An atmospheric river of rain drenched Northern California over the weekend, but San Diego remains in the grips of a historic drought — receiving less than half of an inch of precipitation since Jan. 1.
The culprit: A massive ridge of high pressure, similar to one last year, is anchored over Southern California and pushing any potential storms away.
National Weather Service forecasters also say San Diego is in for a warm-up this week as moderate Santa Ana winds and low humidities are expected to blow in.
"The strongest winds will occur Thursday, and the warmest conditions are going to occur on Friday, with temperatures rising 10 to 15 degrees above normal," said Stephen Harrison, meteorologist with the National Weather Service.
The next chance for rain is at least 10 days out, Harrison said.
Thanks to a soggy December, San Diego's precipitation deficit for the weather year, which started on Oct. 1, remains .38 of an inch below normal. When only tracking January and February, which are normally the wettest months of the year, the region has fallen behind more than 2 inches, signaling a fourth year of drought.

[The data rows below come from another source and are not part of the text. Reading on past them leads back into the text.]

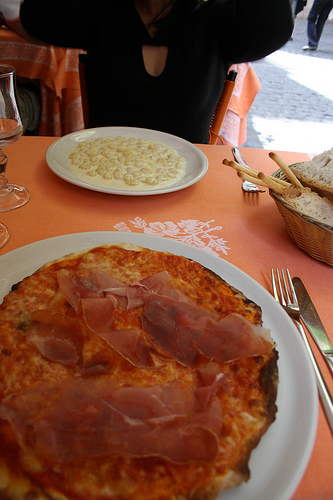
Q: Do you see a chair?
A: Yes, there is a chair.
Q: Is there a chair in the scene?
A: Yes, there is a chair.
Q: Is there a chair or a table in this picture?
A: Yes, there is a chair.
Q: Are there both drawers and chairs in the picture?
A: No, there is a chair but no drawers.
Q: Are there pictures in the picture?
A: No, there are no pictures.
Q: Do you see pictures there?
A: No, there are no pictures.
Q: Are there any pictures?
A: No, there are no pictures.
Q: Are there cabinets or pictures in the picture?
A: No, there are no pictures or cabinets.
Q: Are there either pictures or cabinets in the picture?
A: No, there are no pictures or cabinets.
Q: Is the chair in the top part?
A: Yes, the chair is in the top of the image.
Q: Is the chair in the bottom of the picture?
A: No, the chair is in the top of the image.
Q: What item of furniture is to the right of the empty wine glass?
A: The piece of furniture is a chair.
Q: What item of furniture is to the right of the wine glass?
A: The piece of furniture is a chair.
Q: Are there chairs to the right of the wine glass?
A: Yes, there is a chair to the right of the wine glass.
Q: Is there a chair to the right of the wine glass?
A: Yes, there is a chair to the right of the wine glass.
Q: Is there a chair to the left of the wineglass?
A: No, the chair is to the right of the wineglass.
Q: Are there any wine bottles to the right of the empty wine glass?
A: No, there is a chair to the right of the wineglass.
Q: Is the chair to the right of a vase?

Cal Fire Capt. Kendal Bortisser said fire danger in the county remains high.
"We’re still in this multi-year drought, we have not received significant rainfall at all, and we still have a lot of dead fuels throughout San Diego County," Bortisser said. "The dead fuels aren’t going to come back, no matter how much rain you get."
There may be a glimmer of hope for the parched county as long-range forecasts show a possibility for above-average rainfall in March and April, according to the National Oceanic Atmospheric Administration's Climate Prediction Center.